KEDUSTAAN
Dusta merupakan
perbuatan yang tidak asing bagi kita bahkan sangat mudah untuk dijumpai. Dengan
banyak alasan, dusta merupakan hal yang dilarang dalam semua kebudayaan.
Bahkan, masyarakat jahiliyah pun menganggap perbuatan ini sebagai perbuatan
yang rendah. Sebaliknya, orang yang jujur dan amanah mereka anggap sebagai
orang yang memiliki kemuliaan. Maka dari itu, Islam mengukuhkan haramnya dusta
dan membuat koridor serta aturan yang baku mengenainya. Hal ini merupakan
realisasi agama Islam sebagai agama yang mengajarkan akhlak mulia, sebagai
ajaran yang rahmatan lil ‘alamin (rahmat bagi semesta alam).
Pengertian Dusta
Dusta adalah
memberitakan tidak sesuai dengan kebenaran, baik dengan ucapan lisan secara
tegas maupun dengan isyarat seperti menggelengkan kepala atau mengangguk.
Rasulullah
shallallahu ‘alaihi wassalam telah menyebutkan dusta sebagai salah satu tanda
kemunafikan. Beliau bersabda yang artinya,
“Tanda orang yang munafik ada tiga:
jika berkata dia dusta, jika berjanji dia ingkari, dan jika diamanahi dia
khianat.” (HR. Al-Bukhari dan Muslim).
Dusta terbagi menjadi dua, yakni:
1.

+ + + + + + +

URAIAN TUGAS: Bisakah Anda meneruskan teks tentang kedustaan di atas dari bagian terakhir yang tertulis?

Entri yang diambil dari sebuah koleksi
+ + + + + + +

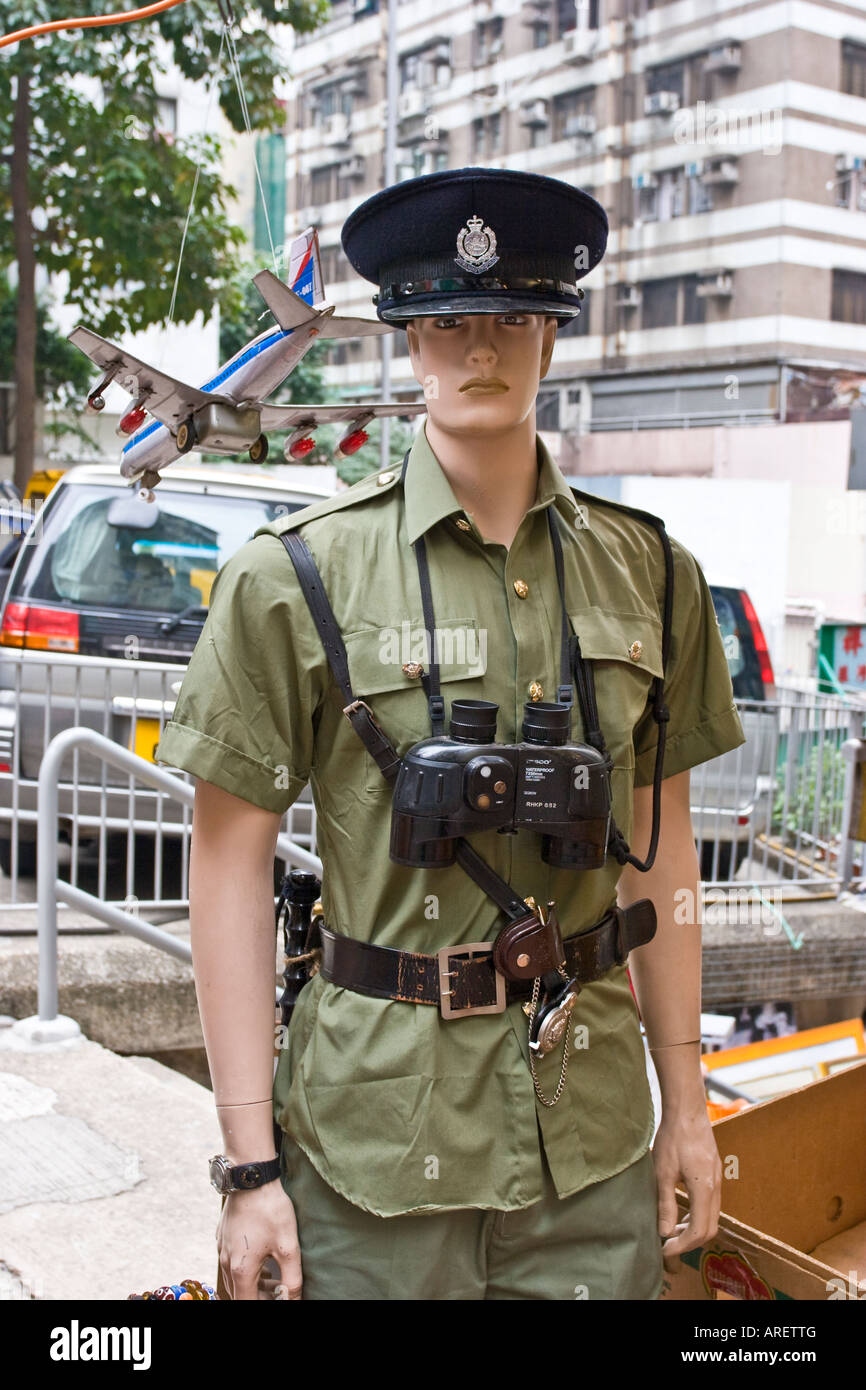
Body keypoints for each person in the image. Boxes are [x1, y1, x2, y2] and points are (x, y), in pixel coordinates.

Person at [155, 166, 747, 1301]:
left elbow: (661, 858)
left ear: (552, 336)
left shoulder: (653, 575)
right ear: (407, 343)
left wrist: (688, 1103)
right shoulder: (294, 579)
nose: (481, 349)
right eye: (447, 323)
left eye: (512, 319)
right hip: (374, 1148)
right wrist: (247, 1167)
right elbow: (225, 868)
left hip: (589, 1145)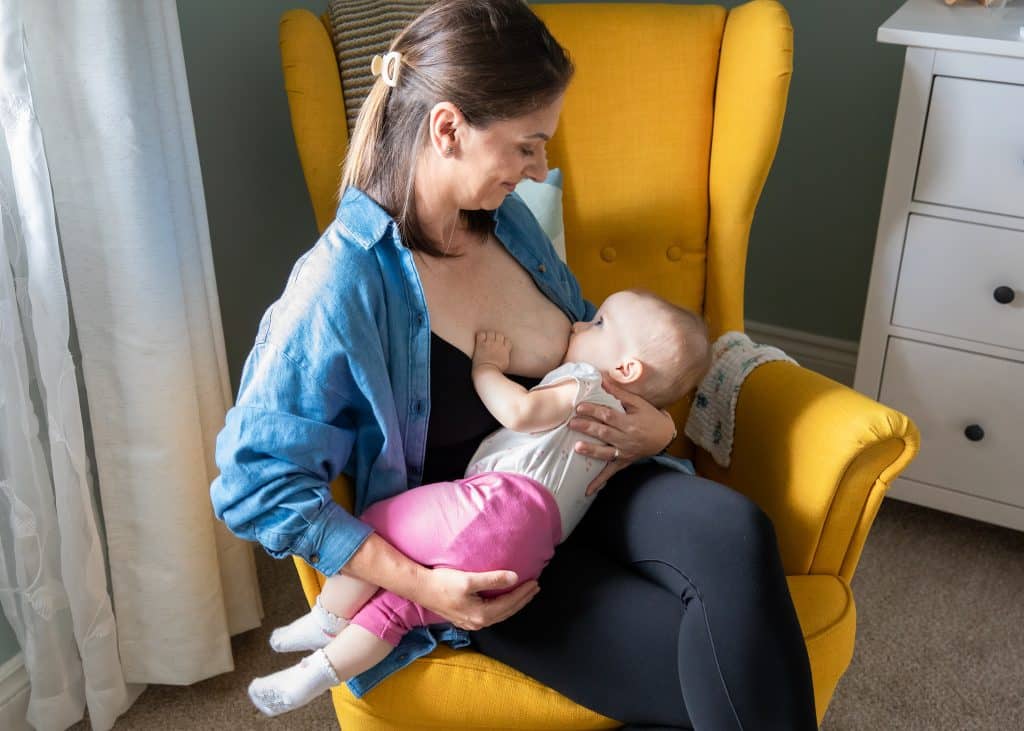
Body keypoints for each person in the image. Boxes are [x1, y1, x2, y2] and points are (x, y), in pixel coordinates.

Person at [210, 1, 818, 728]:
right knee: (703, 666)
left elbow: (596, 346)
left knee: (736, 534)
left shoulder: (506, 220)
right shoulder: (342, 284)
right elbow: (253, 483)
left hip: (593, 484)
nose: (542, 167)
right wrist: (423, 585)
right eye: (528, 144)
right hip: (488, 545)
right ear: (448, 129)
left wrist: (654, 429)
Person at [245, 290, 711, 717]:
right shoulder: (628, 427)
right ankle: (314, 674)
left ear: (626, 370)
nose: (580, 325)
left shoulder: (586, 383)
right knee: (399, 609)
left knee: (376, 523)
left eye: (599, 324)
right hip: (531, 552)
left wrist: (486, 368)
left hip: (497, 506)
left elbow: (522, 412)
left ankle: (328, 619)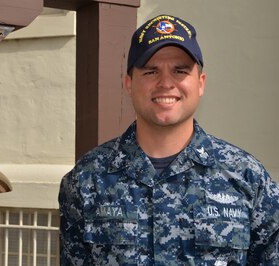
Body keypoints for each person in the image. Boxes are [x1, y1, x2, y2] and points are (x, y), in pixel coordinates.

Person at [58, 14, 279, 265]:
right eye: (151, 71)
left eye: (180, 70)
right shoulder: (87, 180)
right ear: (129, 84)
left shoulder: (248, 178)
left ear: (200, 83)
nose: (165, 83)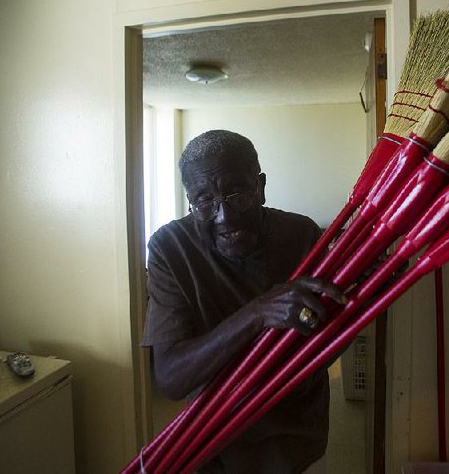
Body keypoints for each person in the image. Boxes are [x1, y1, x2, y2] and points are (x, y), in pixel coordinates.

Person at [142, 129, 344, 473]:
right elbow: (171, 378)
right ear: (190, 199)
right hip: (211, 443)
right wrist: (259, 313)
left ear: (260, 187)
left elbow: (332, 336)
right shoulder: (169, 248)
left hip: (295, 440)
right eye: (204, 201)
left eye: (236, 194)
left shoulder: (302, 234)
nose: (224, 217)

+ + + + + + +

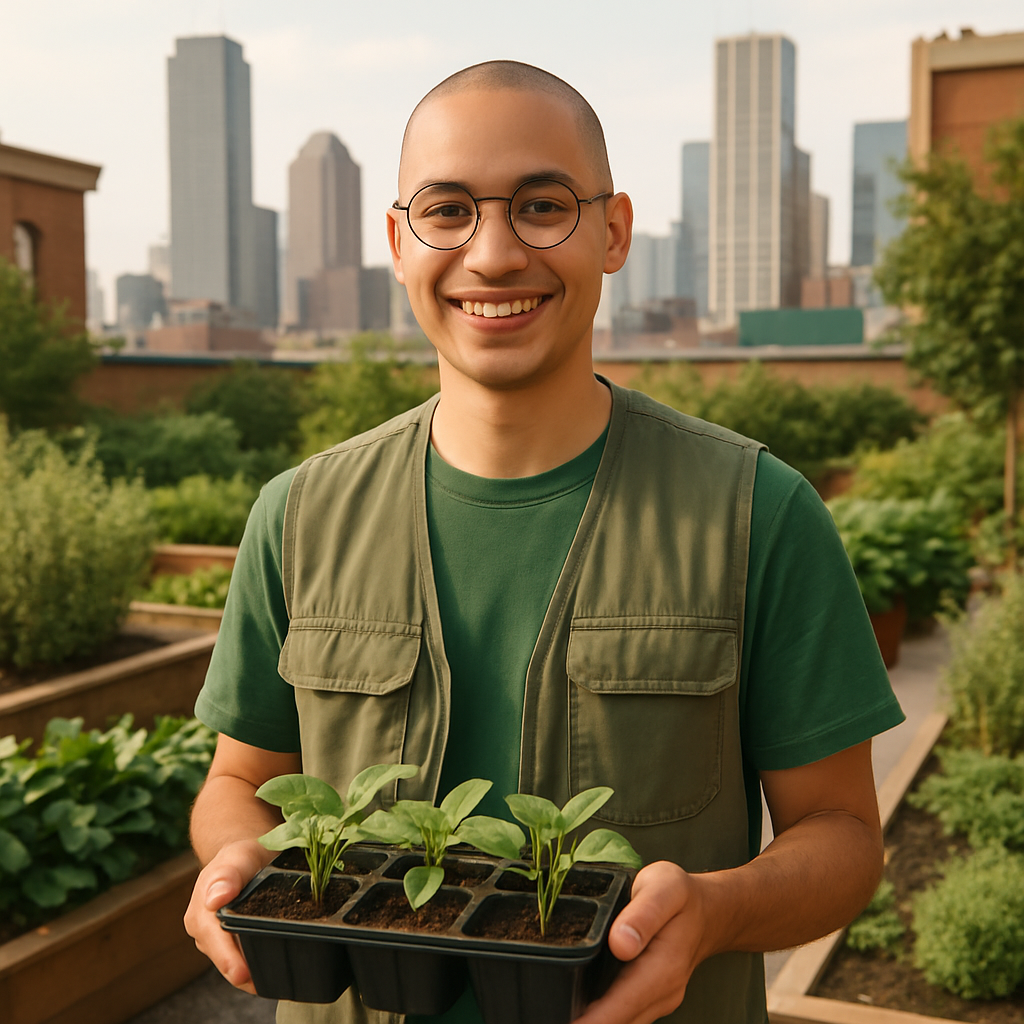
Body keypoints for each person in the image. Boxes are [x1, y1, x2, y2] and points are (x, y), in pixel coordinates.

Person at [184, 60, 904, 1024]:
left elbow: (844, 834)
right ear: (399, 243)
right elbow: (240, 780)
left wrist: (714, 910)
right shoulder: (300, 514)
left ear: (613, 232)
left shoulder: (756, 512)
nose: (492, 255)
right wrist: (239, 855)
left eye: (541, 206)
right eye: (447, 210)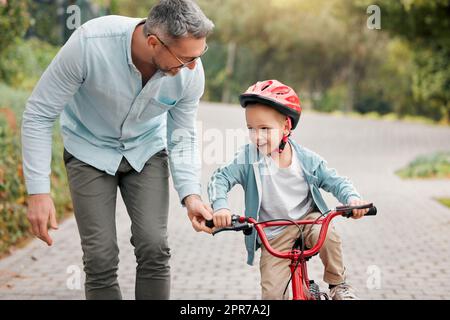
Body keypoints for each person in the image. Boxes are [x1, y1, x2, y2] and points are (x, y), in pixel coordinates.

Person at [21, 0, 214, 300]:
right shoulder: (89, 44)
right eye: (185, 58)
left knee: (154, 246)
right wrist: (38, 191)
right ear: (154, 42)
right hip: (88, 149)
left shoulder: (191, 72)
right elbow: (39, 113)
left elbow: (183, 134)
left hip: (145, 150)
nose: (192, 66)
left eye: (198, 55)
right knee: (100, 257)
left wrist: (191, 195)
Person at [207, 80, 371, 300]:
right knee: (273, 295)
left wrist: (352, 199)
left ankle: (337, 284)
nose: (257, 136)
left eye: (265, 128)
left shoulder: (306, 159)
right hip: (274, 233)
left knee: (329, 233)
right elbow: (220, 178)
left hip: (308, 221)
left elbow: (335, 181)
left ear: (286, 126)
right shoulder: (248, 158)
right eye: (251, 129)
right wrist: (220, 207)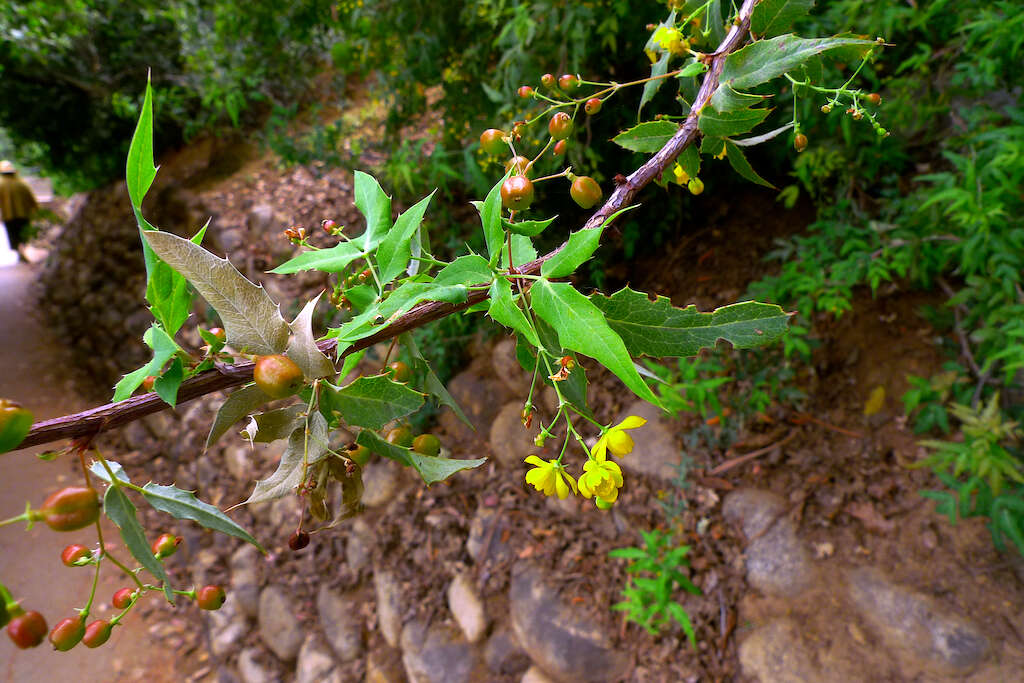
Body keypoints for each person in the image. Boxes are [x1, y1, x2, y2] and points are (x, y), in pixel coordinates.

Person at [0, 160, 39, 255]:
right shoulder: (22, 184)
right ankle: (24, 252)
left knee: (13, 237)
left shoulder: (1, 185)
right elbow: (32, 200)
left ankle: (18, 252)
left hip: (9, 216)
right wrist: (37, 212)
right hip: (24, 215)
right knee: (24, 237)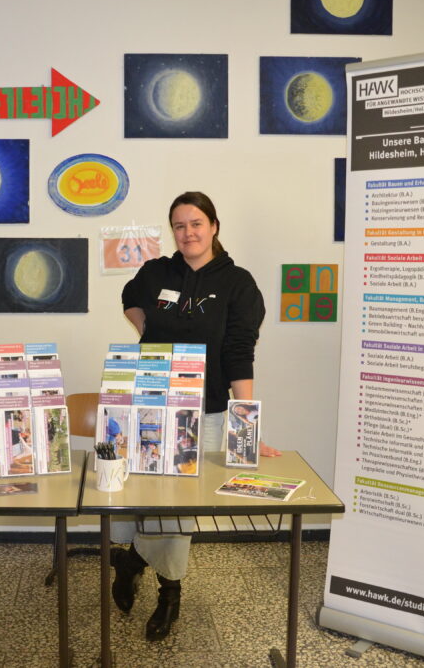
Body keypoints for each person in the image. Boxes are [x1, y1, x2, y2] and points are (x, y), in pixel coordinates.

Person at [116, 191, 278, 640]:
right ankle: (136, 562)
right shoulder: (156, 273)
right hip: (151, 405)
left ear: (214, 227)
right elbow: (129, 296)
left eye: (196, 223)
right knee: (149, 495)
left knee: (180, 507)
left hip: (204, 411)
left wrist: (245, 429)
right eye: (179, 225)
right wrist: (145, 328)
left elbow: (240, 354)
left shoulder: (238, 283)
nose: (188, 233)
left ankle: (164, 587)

+ + + + + + +

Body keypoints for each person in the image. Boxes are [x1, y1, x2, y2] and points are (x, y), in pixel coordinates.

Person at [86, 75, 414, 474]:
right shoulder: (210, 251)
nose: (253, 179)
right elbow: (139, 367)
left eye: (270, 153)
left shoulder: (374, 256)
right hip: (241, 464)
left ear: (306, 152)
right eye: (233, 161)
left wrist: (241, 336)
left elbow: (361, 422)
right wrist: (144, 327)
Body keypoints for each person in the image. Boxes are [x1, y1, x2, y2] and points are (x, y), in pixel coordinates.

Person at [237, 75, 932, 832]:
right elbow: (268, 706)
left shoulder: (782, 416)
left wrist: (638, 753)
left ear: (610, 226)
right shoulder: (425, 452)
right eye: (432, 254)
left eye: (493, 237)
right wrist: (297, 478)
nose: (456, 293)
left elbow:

+ + + + + + +

JAWABAN TERTULIS:
Dusta yang disengaja
Dusta yang masuk pada bagian ini hukumnya
berbeda-beda, terkadang menjadikan seseorang kafir, keluar dari agama
Islam, yaitu dusta dalam bentuk pengingkaran, sebagaimana pengingkaran
ahlul kitab dan kaum musyrikin kepada Rasulullah Shallallahu ‘Alaihi wa
Sallam. Diantara bentuk yang lain adalah dusta penisbatan, yaitu membuat
suatu kedustaan kemudian disandarkan kepada syari’at Allah atau kepada pembawa
syari’at, kedustaan seperti ini ancaman bagi pelakunya adalah neraka,
Rasululloh Shallallohu ‘Alaihi wa Sallam berkata:
من كذب علي متعمدا فليتبوأ مقعده من ال
“Barang siapa berdusta
atas namaku dengan sengaja maka hendaknya dia menyiapkan tempat duduknya
di dalam neraka”.
2.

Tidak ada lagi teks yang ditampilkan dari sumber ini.